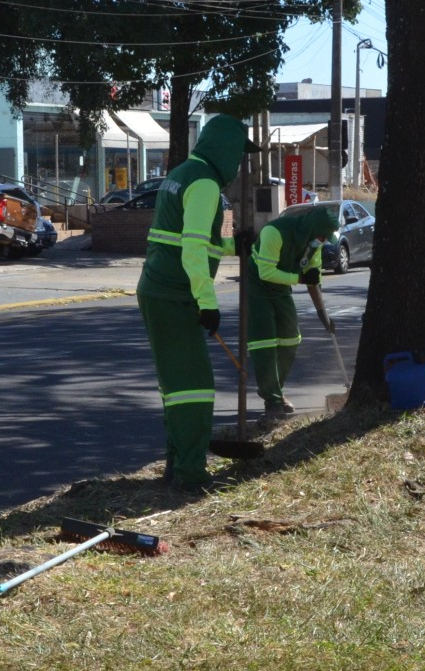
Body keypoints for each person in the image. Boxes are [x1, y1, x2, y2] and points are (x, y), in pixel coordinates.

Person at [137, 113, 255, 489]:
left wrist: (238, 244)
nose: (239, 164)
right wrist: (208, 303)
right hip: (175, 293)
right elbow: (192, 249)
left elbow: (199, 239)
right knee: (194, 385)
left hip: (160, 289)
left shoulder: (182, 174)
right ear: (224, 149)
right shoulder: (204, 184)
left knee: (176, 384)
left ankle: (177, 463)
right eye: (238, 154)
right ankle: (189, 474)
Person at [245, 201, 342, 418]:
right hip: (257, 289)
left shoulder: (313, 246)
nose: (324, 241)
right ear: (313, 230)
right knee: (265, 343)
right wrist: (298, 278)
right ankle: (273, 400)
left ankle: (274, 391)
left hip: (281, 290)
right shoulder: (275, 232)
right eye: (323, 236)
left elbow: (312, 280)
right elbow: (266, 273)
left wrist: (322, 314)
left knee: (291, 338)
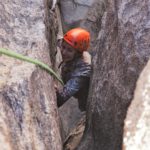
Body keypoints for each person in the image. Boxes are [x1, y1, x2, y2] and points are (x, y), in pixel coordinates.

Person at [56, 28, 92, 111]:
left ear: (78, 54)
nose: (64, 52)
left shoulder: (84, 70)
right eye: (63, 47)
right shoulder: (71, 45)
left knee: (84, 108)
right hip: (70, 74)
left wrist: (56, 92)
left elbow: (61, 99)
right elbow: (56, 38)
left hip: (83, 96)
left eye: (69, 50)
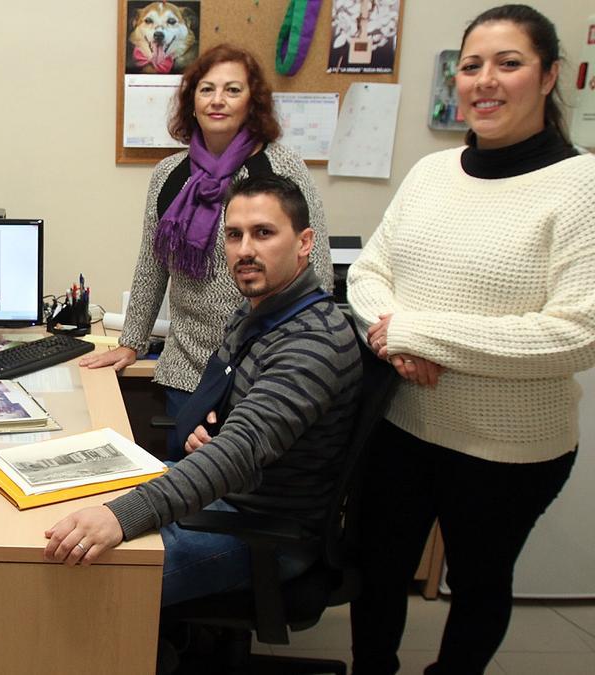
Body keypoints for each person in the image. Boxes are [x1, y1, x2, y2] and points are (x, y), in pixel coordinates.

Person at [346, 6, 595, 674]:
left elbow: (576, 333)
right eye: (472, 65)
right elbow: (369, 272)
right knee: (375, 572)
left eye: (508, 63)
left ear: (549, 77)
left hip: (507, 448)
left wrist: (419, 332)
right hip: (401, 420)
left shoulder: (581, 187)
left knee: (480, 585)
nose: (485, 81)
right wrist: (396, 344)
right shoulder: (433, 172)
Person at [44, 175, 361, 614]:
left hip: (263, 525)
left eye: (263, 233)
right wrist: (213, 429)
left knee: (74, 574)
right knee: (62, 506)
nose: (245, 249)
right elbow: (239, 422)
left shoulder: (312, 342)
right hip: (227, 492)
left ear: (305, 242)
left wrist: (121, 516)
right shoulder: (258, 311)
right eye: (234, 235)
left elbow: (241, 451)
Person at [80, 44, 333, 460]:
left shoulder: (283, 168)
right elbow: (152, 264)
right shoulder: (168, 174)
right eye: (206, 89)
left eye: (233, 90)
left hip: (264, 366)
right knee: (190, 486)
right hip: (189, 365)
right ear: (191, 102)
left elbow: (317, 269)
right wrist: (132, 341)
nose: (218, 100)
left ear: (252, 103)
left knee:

**YOUR GOAL**
Begin at the top of the records above and retype each line exactly until the line containing "left eye: (69, 50)", which is included. Skip all pictures.

**WRITTEN RESPONSE**
Body keypoints for each person in the image. Boxes are [x1, y1, x2, y2] and points are (x, y), in pixel coordinates.

Person at [137, 113, 255, 489]:
left wrist: (238, 244)
nose: (239, 164)
right wrist: (208, 303)
right hip: (175, 293)
right elbow: (192, 249)
left elbow: (199, 239)
right knee: (194, 385)
left hip: (160, 289)
left shoulder: (182, 174)
right ear: (224, 149)
right shoulder: (204, 184)
left knee: (176, 384)
left ankle: (177, 463)
right eye: (238, 154)
right ankle: (189, 474)
Person at [245, 201, 342, 418]:
right hip: (257, 289)
left shoulder: (313, 246)
nose: (324, 241)
right ear: (313, 230)
right knee: (265, 343)
right wrist: (298, 278)
right ankle: (273, 400)
left ankle: (274, 391)
left hip: (281, 290)
right shoulder: (275, 232)
right eye: (323, 236)
left elbow: (312, 280)
right elbow: (266, 273)
left wrist: (322, 314)
left knee: (291, 338)
Body keypoints for each person in the image. Boxes are [x1, y1, x2, y2] and points are (x, y), in pixel coordinates.

Person at [56, 28, 92, 111]:
left ear: (78, 54)
nose: (64, 52)
left shoulder: (84, 70)
right eye: (63, 47)
right shoulder: (71, 45)
left knee: (84, 108)
right hip: (70, 74)
left wrist: (56, 92)
left elbow: (61, 99)
right elbow: (56, 38)
left hip: (83, 96)
left eye: (69, 50)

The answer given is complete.